Question

In: Nursing

A health plan uses a four-tier formulary: $10 generic; $35 brand; $65 brand non-preferred; $120 speciality...

A health plan uses a four-tier formulary:

$10 generic; $35 brand; $65 brand non-preferred; $120 speciality

Cost of pharmaceutical products:

Drug A (generic)= $50/month

Drug B (brand)=$135/month

Drug C (brand non-preferred)= $230/month

Drug D (speciality)= $2000/month

If a person is a health plan member on all four medications, how much out-of-pocket must he pay? And how much does the health plan for the medications? Explain why.

Solutions

Expert Solution

Tier 1 or Tier I: Tier I drugs are generally automatically approved by your insurance and cost you the lowest co-pays that your plan offers.

Tier 2 or Tier II: Tier II drugs may require a pre-authorization from your insurance company.

Tier 3: or Tier III: Tier III drugs usually require a pre-authorization, with your doctor explaining to your health insurer why you need to take this particular drug instead of a cheaper option. These drugs will cost you a higher co-pay than the lower tiers.

========================================================================

Continue the explanation of the four-tier drug formulary after its last sentence.

* [INFORMATION SHOWN]:
========================================================================

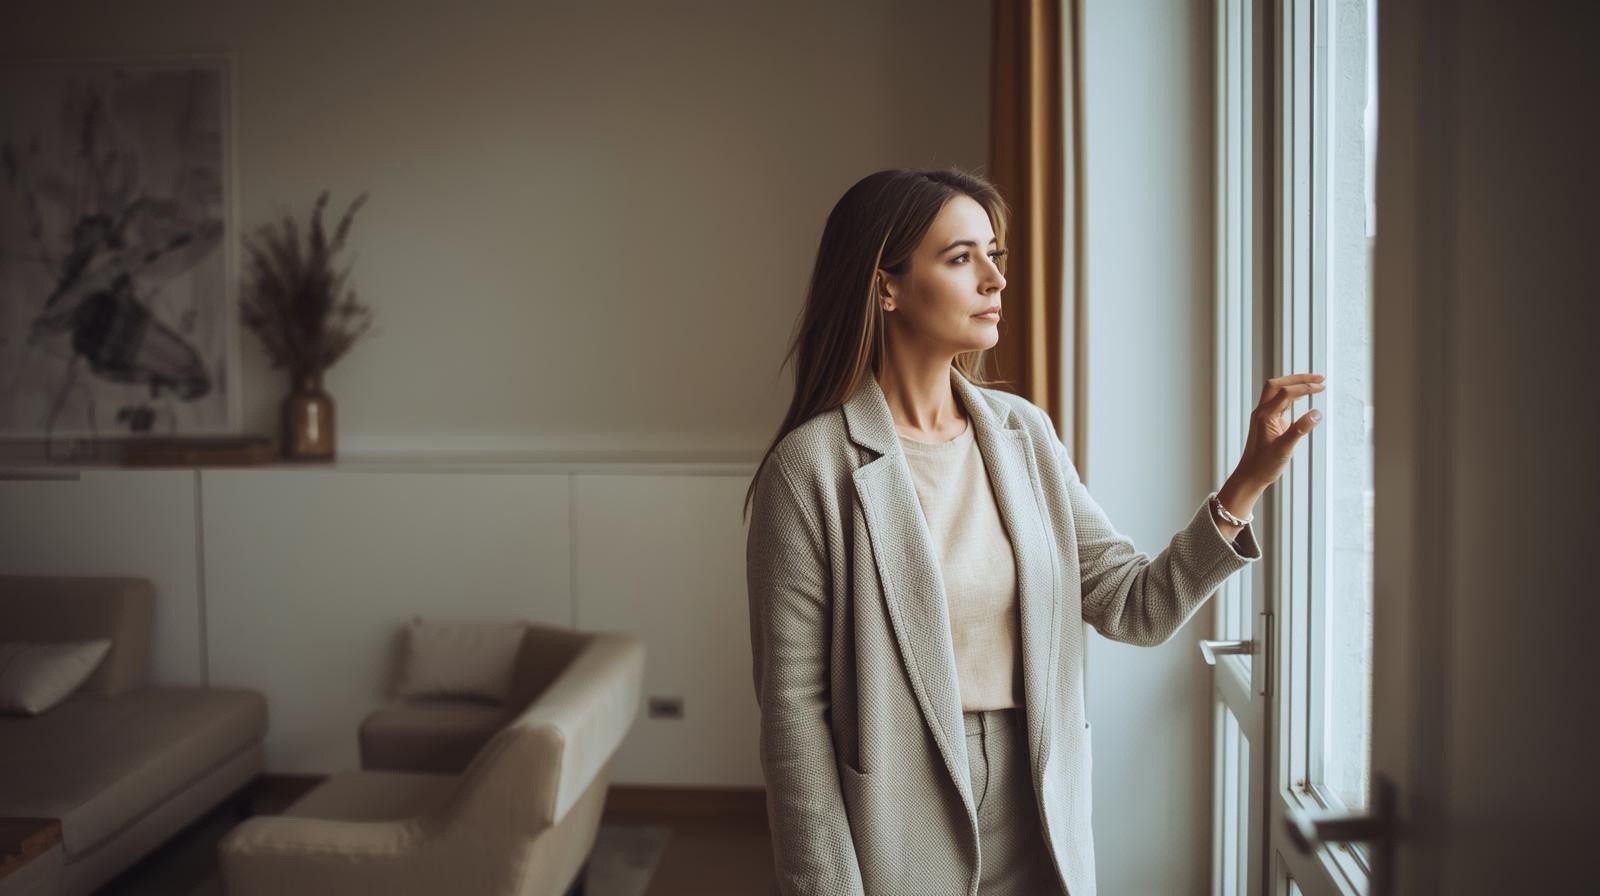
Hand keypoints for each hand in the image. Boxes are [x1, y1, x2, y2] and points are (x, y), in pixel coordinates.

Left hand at [1233, 373, 1325, 491]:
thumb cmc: (1264, 465)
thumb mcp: (1284, 449)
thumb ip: (1300, 430)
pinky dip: (1291, 395)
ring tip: (1314, 383)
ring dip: (1294, 384)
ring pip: (1276, 390)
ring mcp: (1263, 416)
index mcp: (1265, 416)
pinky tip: (1302, 398)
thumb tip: (1317, 413)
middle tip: (1319, 377)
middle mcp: (1261, 412)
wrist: (1250, 476)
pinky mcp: (1267, 421)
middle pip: (1277, 384)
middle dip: (1298, 378)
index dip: (1305, 387)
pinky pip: (1278, 401)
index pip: (1286, 393)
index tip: (1322, 387)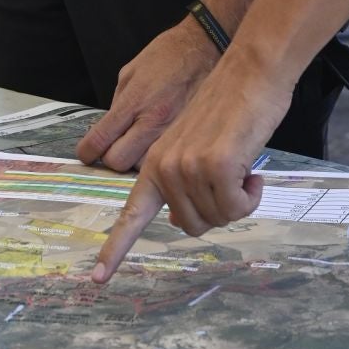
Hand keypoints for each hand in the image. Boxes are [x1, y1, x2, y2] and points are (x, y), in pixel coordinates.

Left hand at [75, 18, 217, 171]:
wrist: (204, 47)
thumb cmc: (168, 56)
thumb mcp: (130, 71)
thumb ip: (117, 104)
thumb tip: (106, 130)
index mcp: (134, 101)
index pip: (100, 140)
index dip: (87, 151)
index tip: (87, 152)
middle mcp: (152, 120)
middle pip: (118, 162)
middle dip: (112, 157)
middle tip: (115, 147)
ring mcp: (172, 132)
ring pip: (143, 168)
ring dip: (137, 160)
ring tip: (141, 145)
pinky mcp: (189, 138)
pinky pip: (166, 160)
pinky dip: (158, 158)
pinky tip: (159, 144)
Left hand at [91, 51, 293, 283]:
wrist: (251, 71)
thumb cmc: (230, 108)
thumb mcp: (193, 146)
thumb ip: (179, 180)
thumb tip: (175, 220)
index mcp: (156, 164)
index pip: (131, 215)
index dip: (115, 249)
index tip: (97, 277)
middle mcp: (165, 168)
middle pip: (194, 227)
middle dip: (219, 210)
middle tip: (232, 177)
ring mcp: (188, 167)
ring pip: (219, 218)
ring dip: (239, 199)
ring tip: (240, 163)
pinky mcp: (216, 166)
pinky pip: (238, 208)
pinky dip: (252, 195)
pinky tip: (251, 168)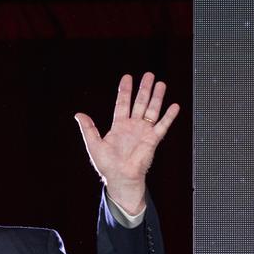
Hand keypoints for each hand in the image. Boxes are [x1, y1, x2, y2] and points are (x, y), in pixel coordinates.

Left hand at [74, 73, 180, 215]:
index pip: (122, 103)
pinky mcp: (153, 140)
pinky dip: (169, 116)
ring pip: (152, 110)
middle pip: (140, 103)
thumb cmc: (107, 165)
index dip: (125, 90)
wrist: (121, 178)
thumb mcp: (94, 144)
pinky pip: (162, 125)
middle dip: (144, 88)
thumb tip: (78, 115)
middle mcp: (132, 126)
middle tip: (149, 75)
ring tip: (161, 84)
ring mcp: (144, 132)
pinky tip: (174, 106)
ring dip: (157, 97)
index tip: (128, 77)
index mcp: (119, 126)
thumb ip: (88, 129)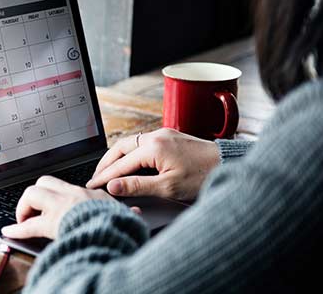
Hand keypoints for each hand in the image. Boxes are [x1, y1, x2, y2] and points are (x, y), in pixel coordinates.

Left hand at [1, 176, 121, 238]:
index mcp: (89, 194)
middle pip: (45, 182)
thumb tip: (136, 213)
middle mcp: (72, 196)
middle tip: (33, 210)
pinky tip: (9, 231)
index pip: (66, 187)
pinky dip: (17, 229)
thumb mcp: (125, 215)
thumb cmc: (121, 227)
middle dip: (35, 195)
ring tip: (25, 220)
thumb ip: (128, 213)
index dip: (53, 194)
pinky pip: (28, 225)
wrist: (115, 234)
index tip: (48, 202)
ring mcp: (60, 207)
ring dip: (25, 207)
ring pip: (32, 194)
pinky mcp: (52, 223)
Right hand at [86, 128, 220, 200]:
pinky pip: (142, 143)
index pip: (120, 164)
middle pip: (120, 147)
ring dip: (117, 157)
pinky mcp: (170, 137)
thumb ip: (137, 186)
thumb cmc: (204, 176)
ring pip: (130, 143)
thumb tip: (112, 186)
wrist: (230, 164)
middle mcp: (156, 136)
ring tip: (108, 171)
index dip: (104, 177)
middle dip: (106, 163)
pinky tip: (129, 163)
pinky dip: (130, 153)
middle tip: (96, 177)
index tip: (93, 186)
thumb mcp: (168, 187)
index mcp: (153, 147)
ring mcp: (164, 134)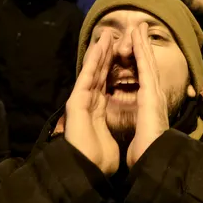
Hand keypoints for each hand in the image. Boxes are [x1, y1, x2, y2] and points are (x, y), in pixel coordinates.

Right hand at [65, 33, 120, 174]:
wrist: (89, 168)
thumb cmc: (100, 159)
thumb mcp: (113, 138)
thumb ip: (114, 129)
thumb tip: (124, 131)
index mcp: (99, 110)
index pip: (109, 84)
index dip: (116, 68)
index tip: (125, 52)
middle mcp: (90, 102)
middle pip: (101, 73)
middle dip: (107, 54)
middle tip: (114, 34)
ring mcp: (82, 100)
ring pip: (93, 70)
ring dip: (99, 51)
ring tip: (106, 33)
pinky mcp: (77, 100)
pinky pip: (87, 75)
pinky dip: (94, 60)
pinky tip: (99, 45)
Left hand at [127, 22, 169, 167]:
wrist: (155, 158)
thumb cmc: (147, 151)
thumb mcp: (144, 134)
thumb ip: (144, 125)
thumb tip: (144, 126)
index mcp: (150, 105)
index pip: (144, 79)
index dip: (141, 63)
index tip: (136, 50)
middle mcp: (155, 95)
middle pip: (148, 66)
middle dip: (144, 47)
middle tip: (141, 29)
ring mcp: (155, 92)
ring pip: (147, 61)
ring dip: (143, 43)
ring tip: (140, 26)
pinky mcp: (151, 91)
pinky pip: (144, 65)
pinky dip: (141, 50)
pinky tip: (138, 37)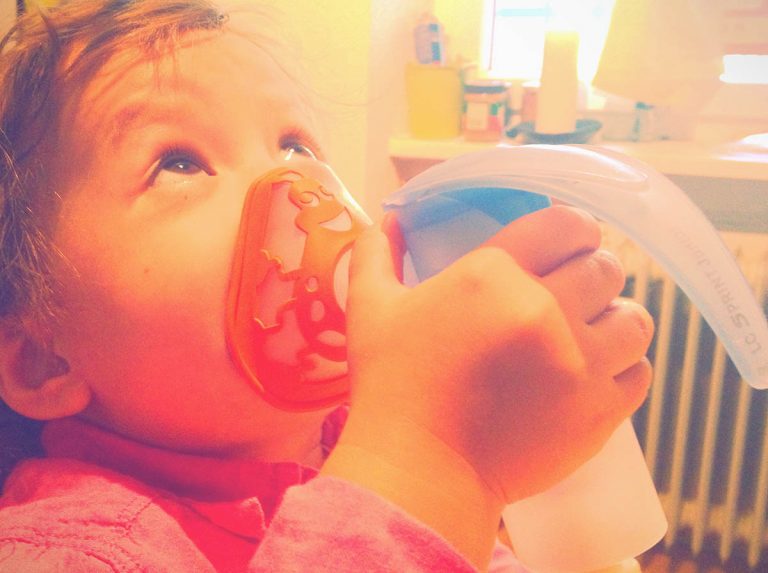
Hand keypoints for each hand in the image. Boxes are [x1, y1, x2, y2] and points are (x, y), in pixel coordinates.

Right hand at [322, 206, 652, 567]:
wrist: (419, 471)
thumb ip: (377, 253)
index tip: (566, 246)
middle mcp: (544, 310)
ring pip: (635, 319)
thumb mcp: (371, 309)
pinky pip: (639, 372)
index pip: (567, 224)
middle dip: (590, 274)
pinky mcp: (598, 412)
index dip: (575, 229)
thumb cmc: (391, 386)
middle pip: (605, 268)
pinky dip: (622, 368)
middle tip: (571, 293)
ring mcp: (578, 363)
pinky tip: (593, 374)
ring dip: (614, 320)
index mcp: (491, 276)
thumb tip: (391, 217)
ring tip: (591, 333)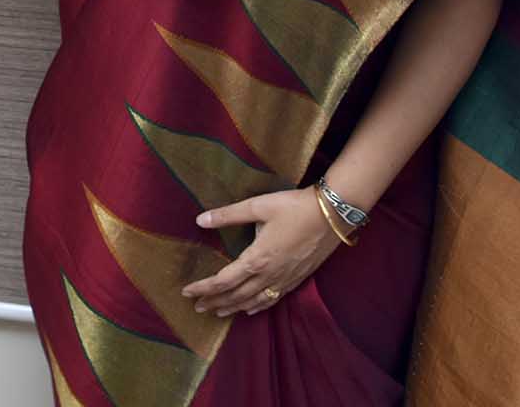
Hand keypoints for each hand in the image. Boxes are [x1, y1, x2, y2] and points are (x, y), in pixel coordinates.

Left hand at [179, 189, 343, 316]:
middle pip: (237, 295)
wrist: (332, 215)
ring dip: (234, 307)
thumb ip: (228, 215)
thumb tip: (200, 220)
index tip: (187, 292)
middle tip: (197, 307)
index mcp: (257, 258)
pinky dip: (257, 307)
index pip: (224, 281)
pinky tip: (251, 309)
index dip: (204, 288)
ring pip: (255, 301)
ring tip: (218, 313)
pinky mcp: (297, 278)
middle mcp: (270, 275)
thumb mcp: (258, 206)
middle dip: (215, 302)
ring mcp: (285, 279)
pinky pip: (273, 300)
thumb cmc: (294, 207)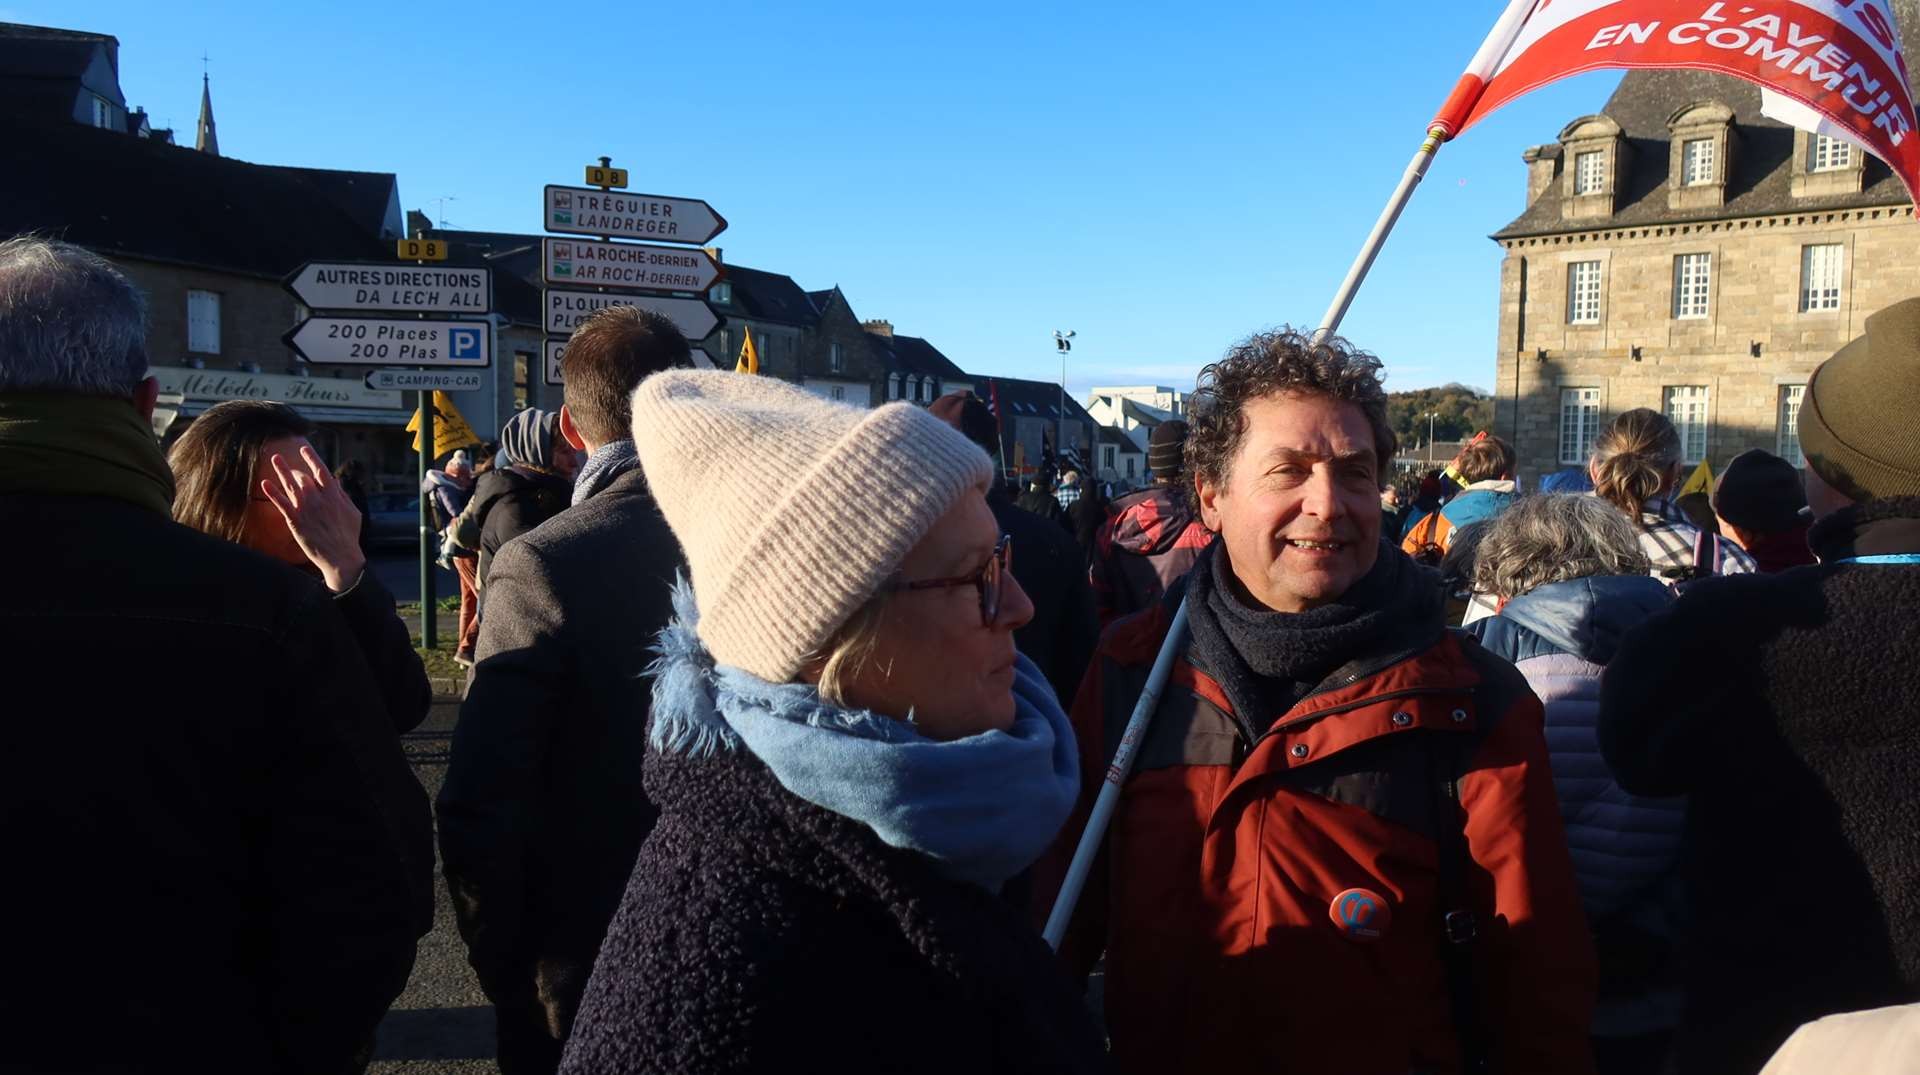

========================================================================

* [EXERCISE OUTPUT]:
Tier 4 or Tier IV, also called specialty drugs: These are usually newly approved pharmaceutical drugs that your payer wants to discourage because of their expense. Tier IV is a newer designation, first used in 2009. These drugs almost always require a pre-authorization, and evidence from your doctor that you don't have any less expensive option. Your insurer may assign you a specific dollar co-pay, or they may require you to pay a percentage of the cost, ranging from 10 to 60 percent. For example, a very expensive chemotherapeutic drug, priced at $1,400 per month may cost you $600 per month. Each insurer has their own policy regarding your rate when it comes to tier 4.